AWS Batch with EFS mount
Oct 22, 2020

I'm using AWS Batch for ML model-runs on Gnothi. I'm using hugginface/transformers, UKPLab/sentence-transformers, Gensim, spaCy, and more which download large model artifacts (ml-tools). I could add these to the Dockerfile run by Batch via their CLI download commands (eg python -m spacy download en), but the Dockerfile would be huge, incurring an unnecessary provision uptime cost to Batch. It's preferred to download these models once to an external mounted file-system, for re-mount & re-use across all the Batch runs. AWS's own tutorial on this was pretty lacking, so here are my steps.

  1. Create two security groups (SG).
    1. One for the Batch compute environment. Mine is called "ml_jobs ". Outbound=* (0.0.0.0/0), inbound you'll likely want SSH (0.0.0.0/0)
    2. One for EFS. Outbound=*. Mine's called "EFS "
    3. Modify each SG to have Inbound=* from each other's SG. You only actually need NFS (and maybe SSH?), but hey, they're only talking to each other; you're safe.
      Discussion here.
  2. Create an EFS file system (link)
    1. At the security-group step, x out each subnet it suggests, and replace it with the SG subnets you created in (1).
  3. Create a launch template. Link here, this is the tutorial provided by AWS (the only info I found in this adventure).
    1. Per the rest of this post, I did mine in Console (not API), so just copy/paste the that big text-blob from the link onto (bottom of launch-template page) > Advanced details > User data (replacing the file_system_id_01)
    2. Add Storage (volumes) to reflect that tutorial.

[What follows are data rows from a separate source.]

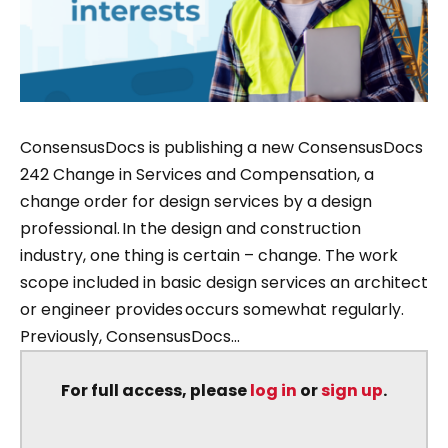
ConsensusDocs is publishing a new ConsensusDocs
242 Change in Services and Compensation, a
change order for design services by a design
professional. In the design and construction
industry, one thing is certain – change. The work
scope included in basic design services an architect
or engineer provides occurs somewhat regularly.
Previously, ConsensusDocs...
For full access, please
log in
or
sign up
.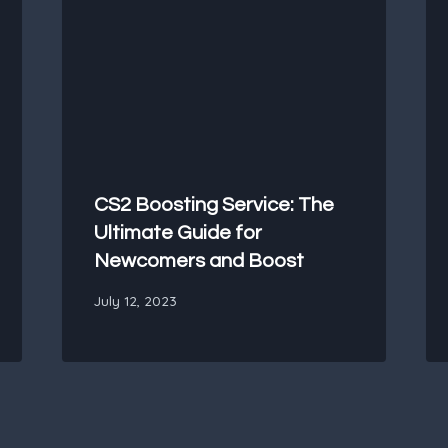
CS2 Boosting Service: The
Ultimate Guide for
Newcomers and Boost
July 12, 2023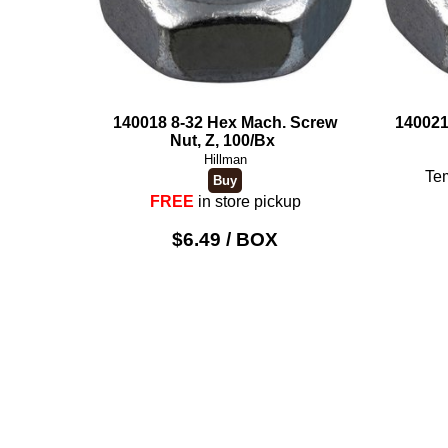
140018 8-32 Hex Mach. Screw
140021
Nut, Z, 100/Bx
Hillman
Tem
FREE
in store pickup
$6.49 / BOX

That is, Volume=EBS, Delete on termination=Yes, Device name=/dev/xvda, Volume type=gp2.
    3. Make sure everything else on this page, including sub-fields of Storage, is set to "Don't include in launch template ".
  4. Setup Batch. Create a _compute environment.

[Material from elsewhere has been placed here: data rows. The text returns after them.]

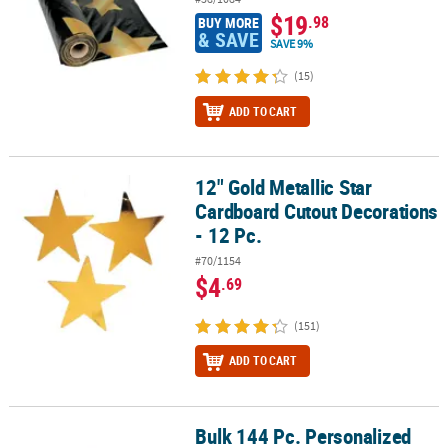
$19
.98
BUY MORE
& SAVE
SAVE 9%
(15)
ADD TO CART
12" Gold Metallic Star
12" Gold Metallic Star Cardboard Cutout Decorations - 12 Pc.
Cardboard Cutout Decorations
- 12 Pc.
#70/1154
$4
.69
(151)
ADD TO CART
Bulk 144 Pc. Personalized
Bulk 144 Pc. Personalized Star Favor Stickers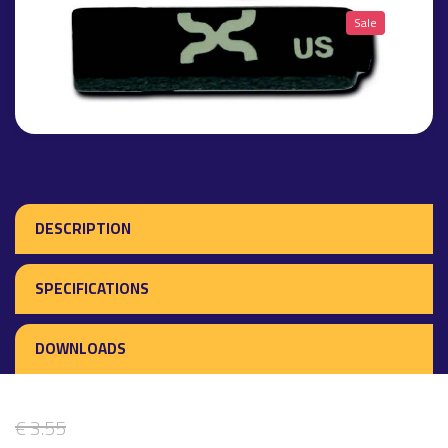
Sale
DESCRIPTION
SPECIFICATIONS
DOWNLOADS
€ 3.55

    1. Add an EC2 keypair if you want to SSH in. You likely will, since you'll want to scp in files.
    2. Probably select managed/spot, 100% cost. That's my setup, up to you.
    3. p2 family or greater(I'm using p2.xlarge). Don't use g family, Nvidia drivers not compatible! Make sure you remove "Optimal "
    4. In one of the advanced bits, select your launch template from (3), version=$Latest
    5. VPC ID = the same VPC you used for your EFS, select all subnets
    6. Specify the SG from (1.1).
  5. Job definition
    1. Volumes. Name=efs, Source path=/mnt/efs
    2. Mount points. Source volume=efs, Container path=/storage (or wherever your container expects the mount)
    3. Number of GPUs=1
    4. Privileged=true
      Details on the above. Volumes specifies the name/tag/label you're referring to this mount path on the system, and Mount points references that to place it into the container at "Container path ". Number of GPUs requests a GPU, and an Nvidia driver from host. Privileged is required for this setup, as the /mnt/efs will be chown root.